Kafka Streams exports its internal state as metrics, and understanding how to export and monitor these is key to keeping your applications healthy.
Let’s see some Kafka Streams metrics in action. Imagine a simple stream processing application that reads from an input topic, transforms the data, and writes to an output topic.
StreamsBuilder builder = new StreamsBuilder();
builder.stream("input-topic")
.mapValues(value -> value.toString().toUpperCase())
.to("output-topic");
KafkaStreams streams = new KafkaStreams(builder.build(), streamsConfig);
streams.start();
When this application runs, Kafka Streams generates a plethora of metrics. You can access them via JMX. For example, you might see a metric like kafka.streams.processor-node-metrics.records-in-total for a specific processor. This metric, a simple counter, increments every time a record enters that processor. Another example is kafka.streams.state-store-metrics.records-total for a state store, tracking total record operations.
The core problem Kafka Streams metrics solve is providing visibility into the internal workings of your distributed stream processing application. Without them, debugging performance bottlenecks, diagnosing failures, or understanding resource consumption would be largely guesswork. These metrics give you concrete data points to analyze.
Internally, Kafka Streams uses the Micrometer metrics facade. This means you can easily integrate with various monitoring systems like Prometheus, Datadog, or Graphite by configuring an appropriate exporter. The default way to access these is through JMX.
Here’s a typical configuration snippet for exporting Kafka Streams metrics to Prometheus using the kafka-streams-prometheus-metrics library. First, add the dependency:
<dependency>
<groupId>io.prometheus.jmx</groupId>
<artifactId>jmx_prometheus_javaagent</artifactId>
<version>0.16.0</version>
</dependency>
Then, create a prometheus_config.yaml file:
---
rules:
- pattern: 'kafka.streams<type=(.+), clientid=(.+), taskid=(.+)><>(\w+)'
name: kafka_streams_$1_$3_$2_$4
type: GAUGE
- pattern: 'kafka.streams<type=(.+), clientid=(.+), taskid=(.+)><>(\w+)'
name: kafka_streams_$1_$3_$2_$4_total
type: COUNTER
- pattern: 'kafka.streams<type=(.+), clientid=(.+), taskid=(.+)><>(\w+)'
name: kafka_streams_$1_$3_$2_$4_rate
type: COUNTER
And start your Kafka Streams application with the Java agent:
java -javaagent:path/to/jmx_prometheus_javaagent.jar=9090:path/to/prometheus_config.yaml -jar your-app.jar
This setup exposes metrics on port 9090 in a Prometheus-friendly format. You’d then configure your Prometheus server to scrape this endpoint.
The levers you control are primarily through the StreamsConfig and the choice of metric reporters. Key configurations include:
application.id: Uniquely identifies your Kafka Streams application, crucial for partitioning metrics.metric.reporters: Allows you to specify custom reporters beyond JMX.window.size.ms(for certain windowed operations): Affects metrics related to aggregated windows.

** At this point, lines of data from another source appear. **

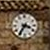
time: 3:35
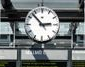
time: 2:53
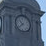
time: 10:38
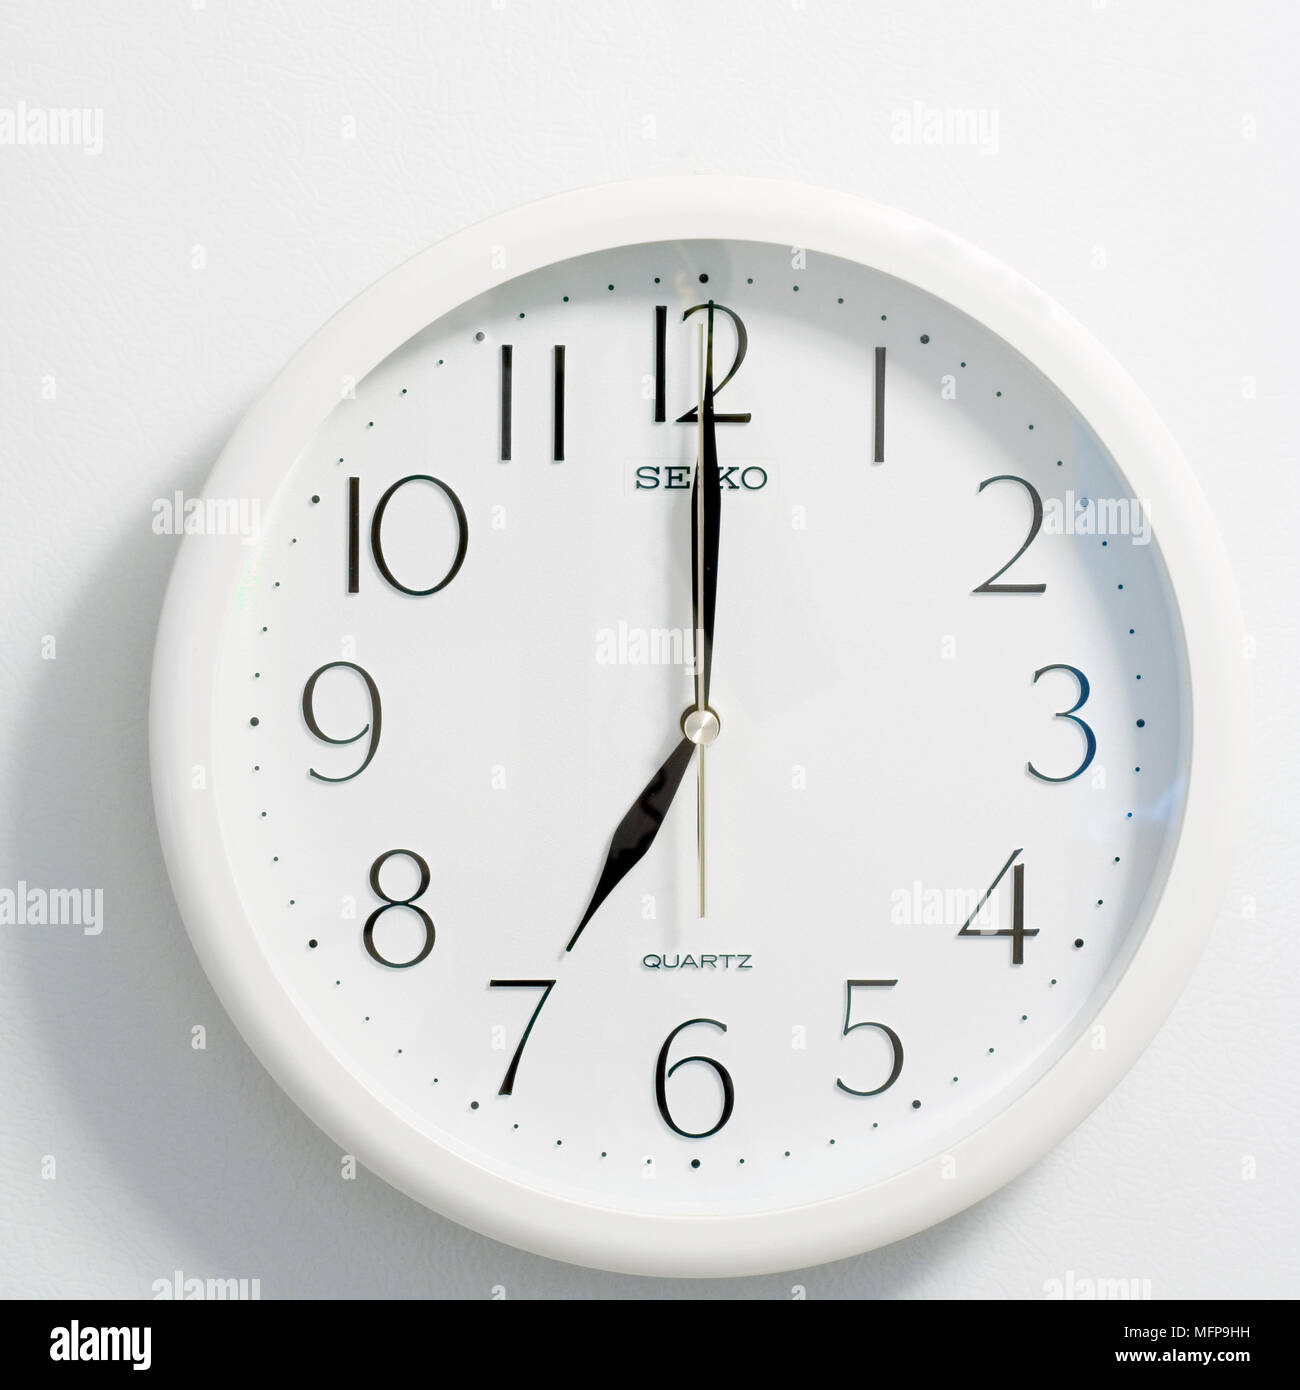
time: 7:00
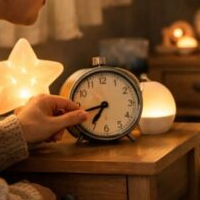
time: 8:35
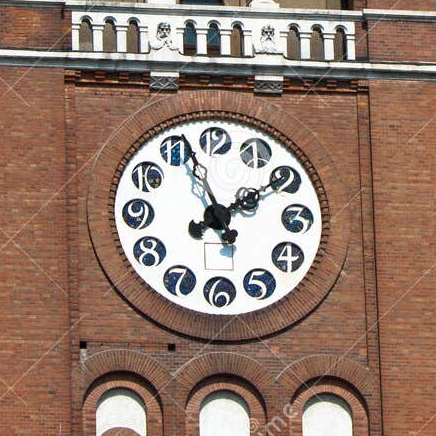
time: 1:56
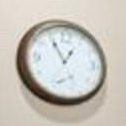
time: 12:55
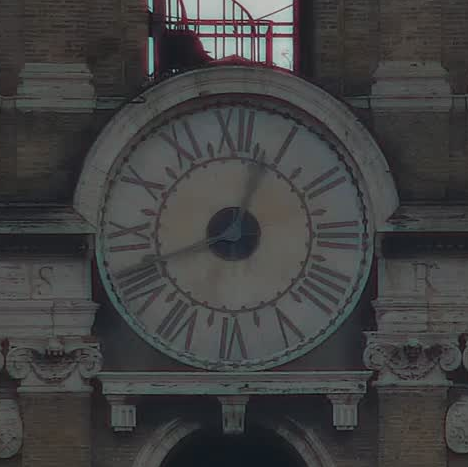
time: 12:41
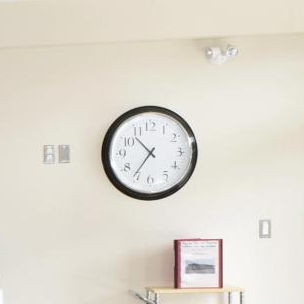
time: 10:36
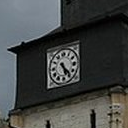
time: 5:23
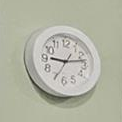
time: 9:13
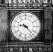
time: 9:22
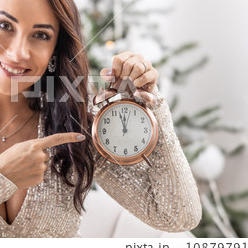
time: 11:57
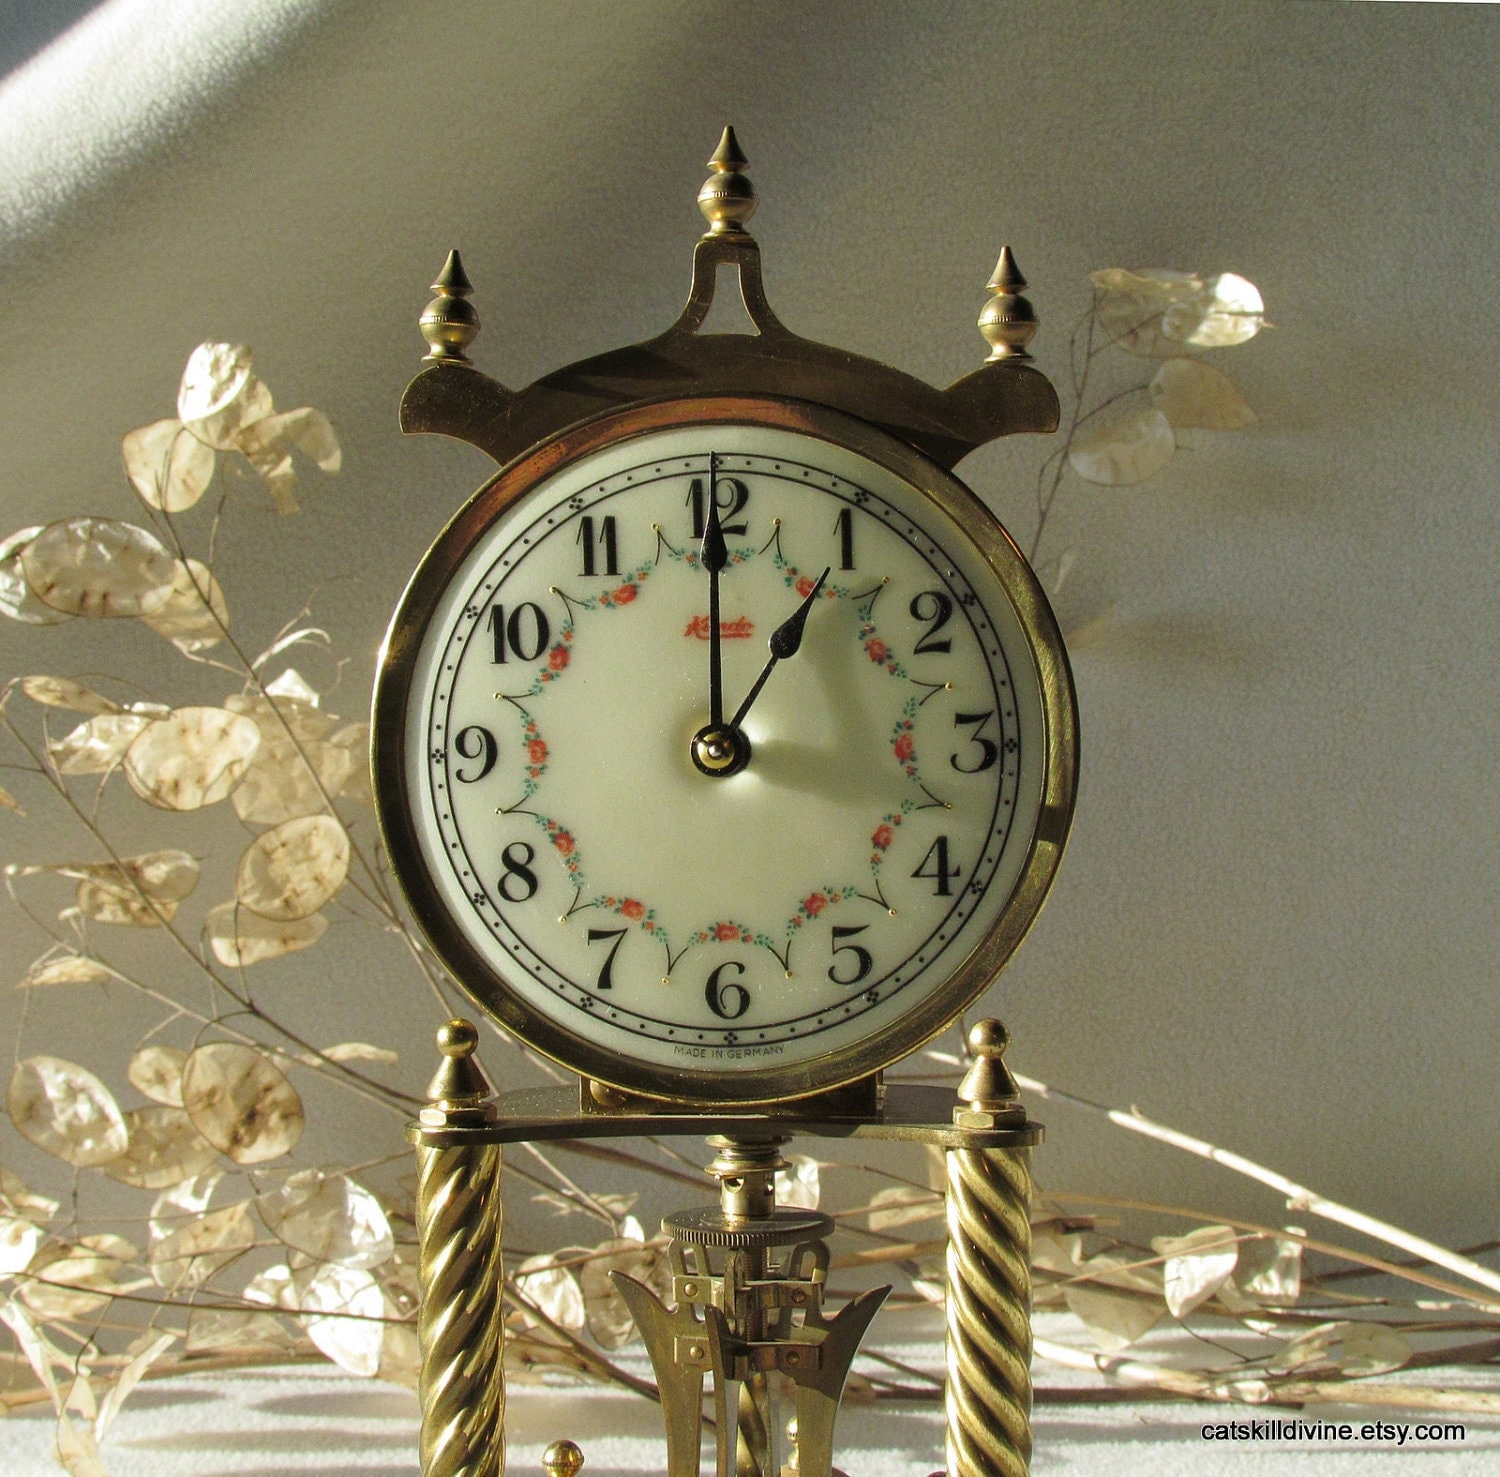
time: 1:00
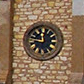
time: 11:46
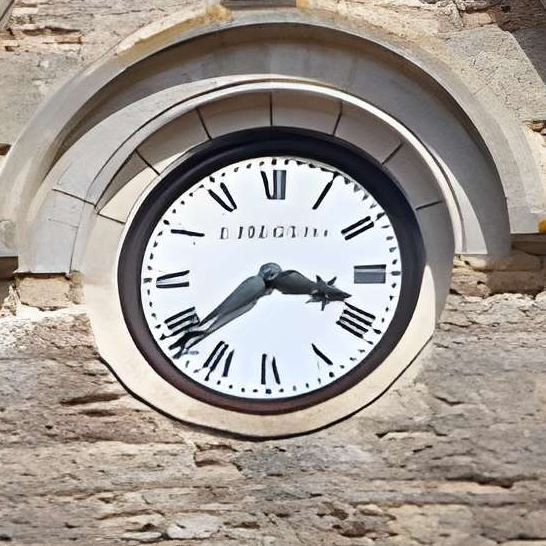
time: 3:38
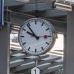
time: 9:53
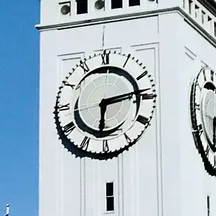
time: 6:13
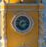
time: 7:12
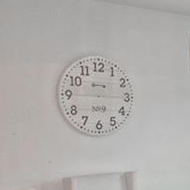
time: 6:45
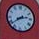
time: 2:39
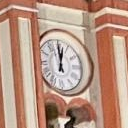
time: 12:02
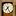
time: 7:25
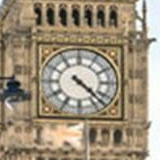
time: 4:22
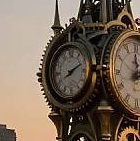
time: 8:11
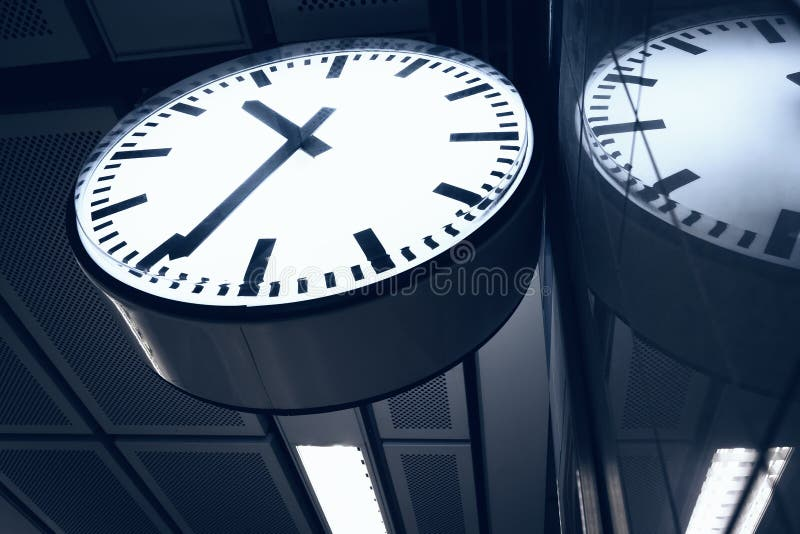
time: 10:34
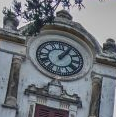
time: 1:05
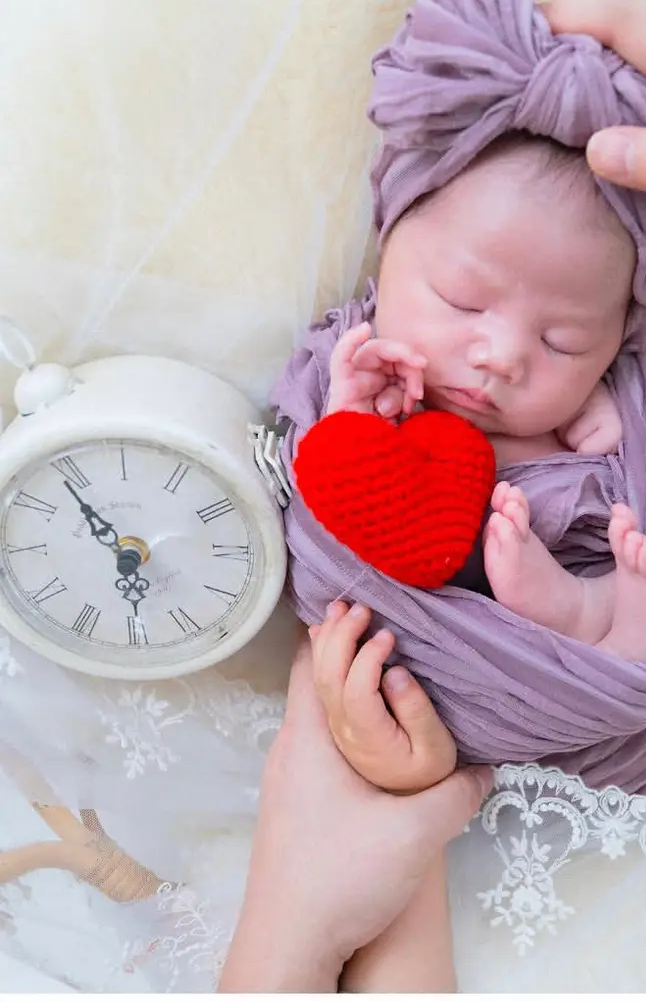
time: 5:54
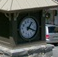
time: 1:18
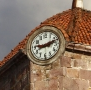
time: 9:11
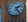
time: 2:24
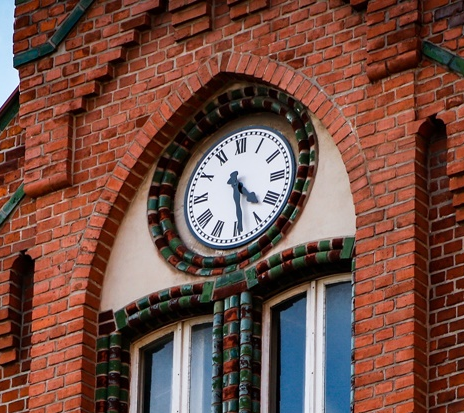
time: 4:28
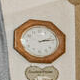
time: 2:13
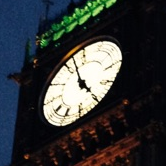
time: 4:57
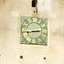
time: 2:44
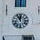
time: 11:55
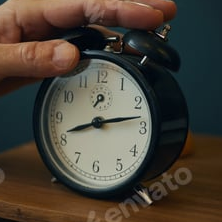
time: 8:13
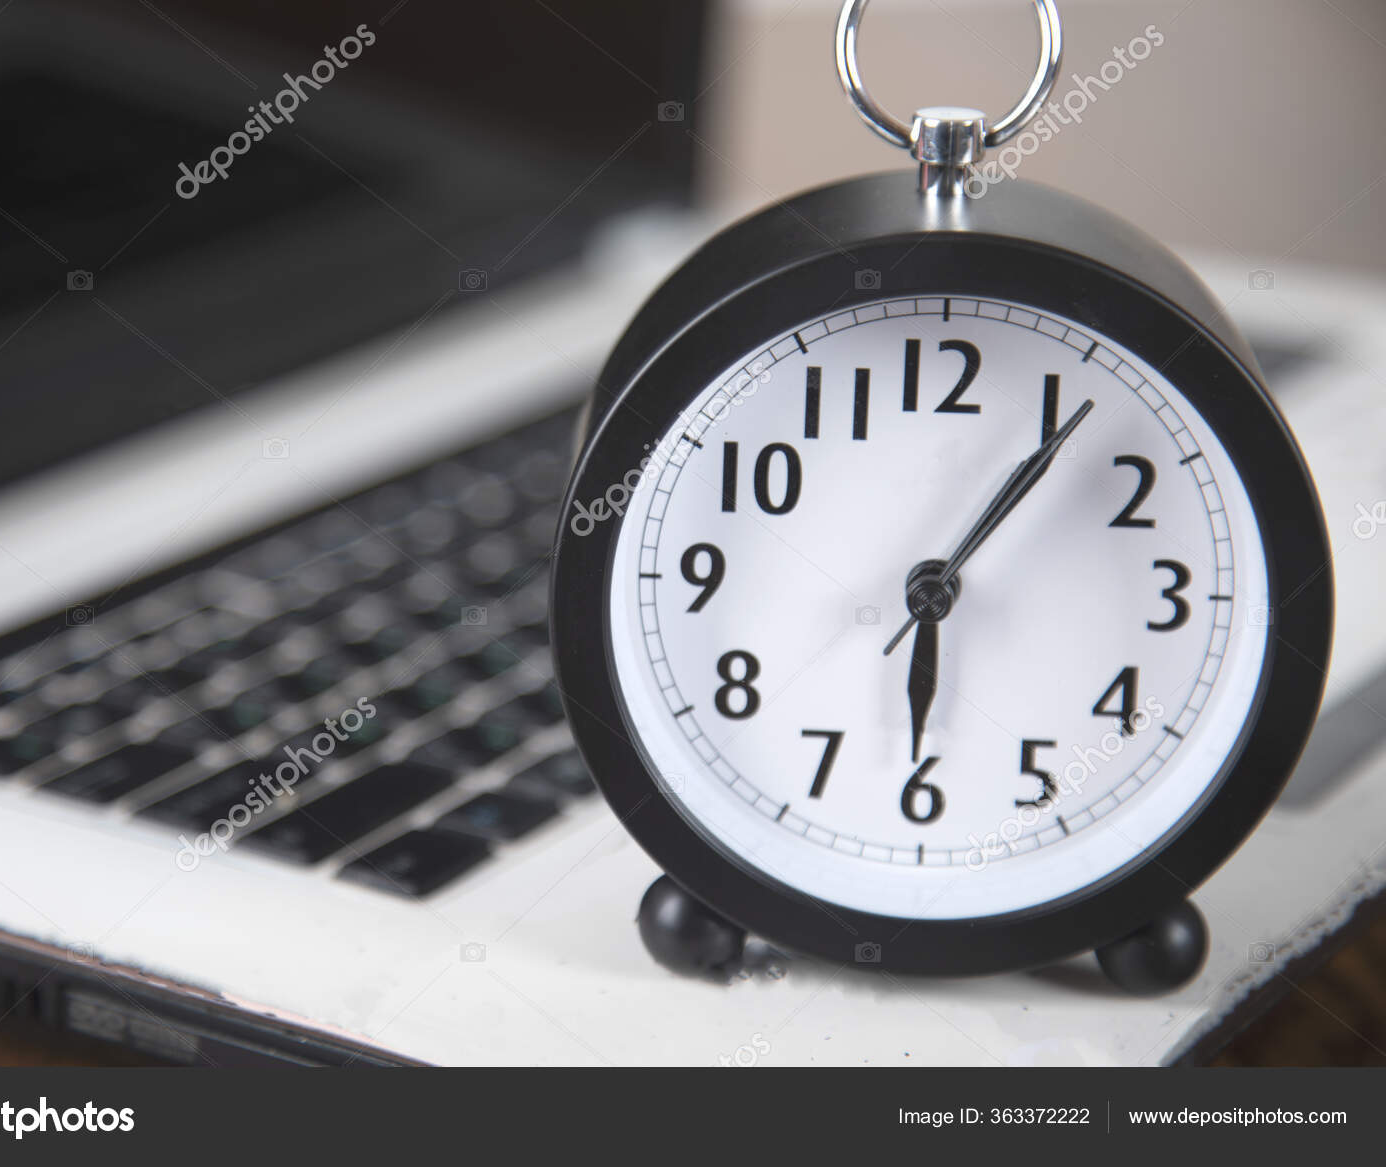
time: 6:06
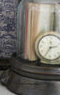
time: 2:35
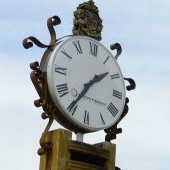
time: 1:35
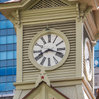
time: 8:18
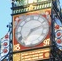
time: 7:12
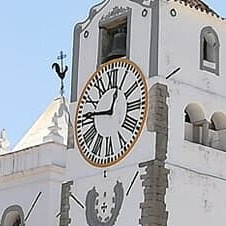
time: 12:46
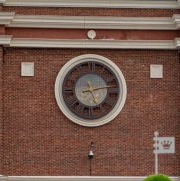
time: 5:12
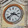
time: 3:38
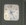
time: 2:24
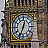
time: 12:33
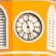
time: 11:28
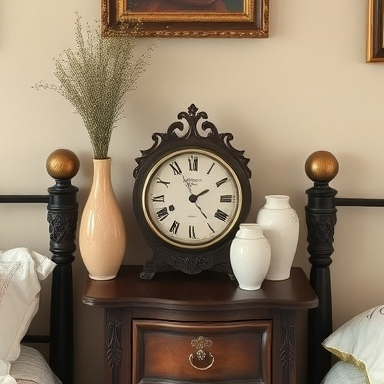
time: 1:56
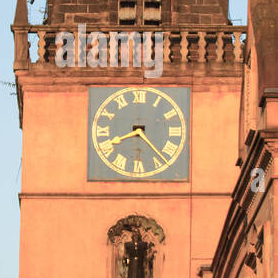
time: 8:22
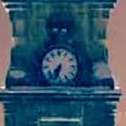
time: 7:33
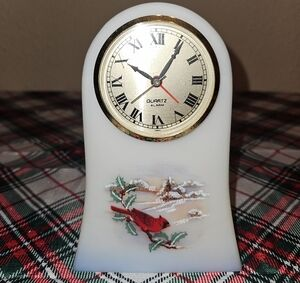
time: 10:05
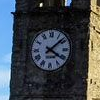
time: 4:08
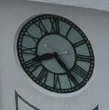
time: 8:23
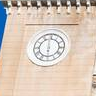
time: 5:59
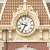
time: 9:35
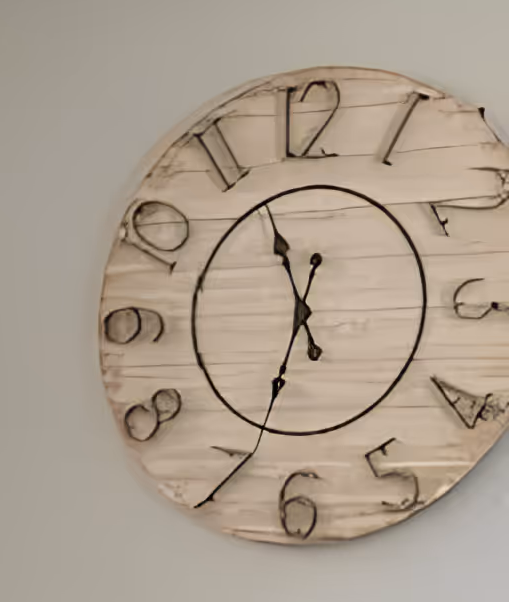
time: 11:33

When you query Prometheus, you’ll see metrics like kafka_streams_processor_node_records_in_total or kafka_streams_state_store_records_total. You can then build dashboards to visualize kafka.streams.task-manager-metrics.num-num-running-tasks to ensure all your processing tasks are active, or kafka.streams.stream-thread-metrics.num-active-threads to monitor the health of your stream threads. High values in kafka.streams.processor-node-metrics.late-record-total might indicate downstream processing is too slow or upstream data is arriving out of order.
The most surprising thing is that Kafka Streams automatically registers a default MetricsReporter that uses the JMX MBeanServer. This means even without any explicit configuration for metric export, all these metrics are available via standard JMX tools. You don’t have to set up Prometheus or another system to see them; they are there from the moment your KafkaStreams object starts.
Understanding how to aggregate and alert on these metrics is the next logical step in operationalizing your Kafka Streams applications.